DistilBERT Predicts Root Causes from Customer Contacts
Fine-tune DistilBERT on 21,500 synthetic service records to generate top-5 root cause hypotheses from contact drivers, surfacing rare issues via low-confidence signals while avoiding over-reliance on top-1 predictions.
Prototype Design Accelerates Root Cause Investigations
Customer service detects operational symptoms like payment failures or delivery delays before root causes in product, engineering, or logistics emerge. This DistilBERT sequence classification model uses contact driver text plus categorical context (business type, product category, specialization) to predict from 912 possible root causes. Built as a one-month PoC with Streamlit UI, it outputs top-5 hypotheses with probabilities visualized in Plotly bar charts, enabling analysts to prioritize investigations without mature data infrastructure.
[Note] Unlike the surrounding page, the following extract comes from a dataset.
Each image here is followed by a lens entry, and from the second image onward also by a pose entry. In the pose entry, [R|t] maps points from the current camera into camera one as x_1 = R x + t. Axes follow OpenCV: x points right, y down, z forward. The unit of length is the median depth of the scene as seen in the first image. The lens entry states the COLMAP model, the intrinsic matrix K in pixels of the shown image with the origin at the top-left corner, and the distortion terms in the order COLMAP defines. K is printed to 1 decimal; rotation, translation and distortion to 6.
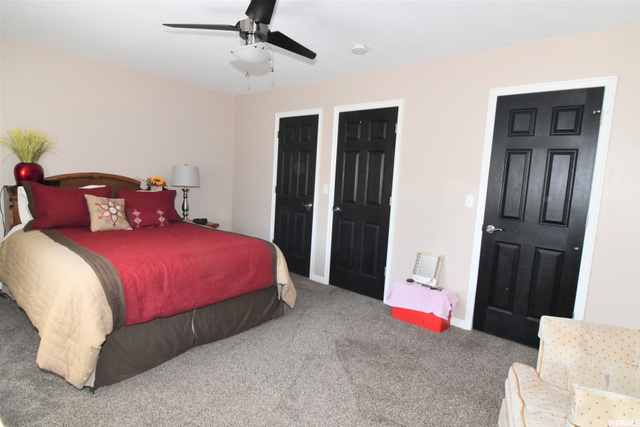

Synthetic dataset of 21,500 interactions mimics real patterns across e-commerce, SaaS, banking: 307 contact driver categories map to 424 root cause categories. Input combines text fields into one representation; LabelEncoder handles multi-class output. Train/validation split fine-tunes distilbert-base-uncased for 3 epochs, dropping loss from 12,594 to 3,482 and boosting validation accuracy to 0.9665 on clean data—promising but limited by synthetic nature.
Model totals 67.6M parameters: DistilBERT backbone (98%) for language understanding, 1.29M-parameter classification head adapts to task. L2 norms of class weights form bell curve (mean 0.75, range 0.643-0.865), with frequent issues like vulnerability patches stronger than rare ones like data breaches, reflecting training priorities.
Classification Head Reveals Distinguishability and Confusion Risks
Cosine similarity averages 0.184 across 912 classes, indicating good separation, but semantic clusters exceed 0.5: e.g., Credit Limit Errors vs. Fraudulent Transaction Flags (0.53), Charging Speed Problem vs. Charging Station Compatibility (0.51). Target these for extra context or human review, as similar symptoms yield plausible confusions.
Bias terms stay neutral (-0.008 to +0.002), avoiding skewed priors. Test case "airbag not functioning" ranks Airbag Deployment Sensor Fault in top-5 at 0.01 probability—weak mathematically, vital logically for safety-critical signals.
Confidence Paradox Demands Top-5 Over Top-1 Focus
High-confidence frequent predictions mask rare, counterintuitive causes; correlation ≠ causation (e.g., website error from payment provider). Traps: common patterns hide outliers; identical symptoms span failures like delivery delays from logistics, inventory, or suppliers.
Optimal workflow: Model proposes hypotheses → Humans add domain logic → Validate with evidence. Top-5 recall catches low-confidence valuables; evaluate via top-k metrics, not just accuracy. Repo includes Streamlit app, notebook for EDA/training, but omits dataset/models—use as reference, not repro.
Path to Production: Evidence Over Pure Prediction
Replace synthetic data with anonymized real logs; add calibration, explainability (e.g., evidence for/against hypotheses), feedback loops from confirmations, RAG from incident docs. Safeguard rare/critical classes. Shifts AI from decider to accelerator: structure daily symptoms into actionable starting points, blending probabilities with causality checks.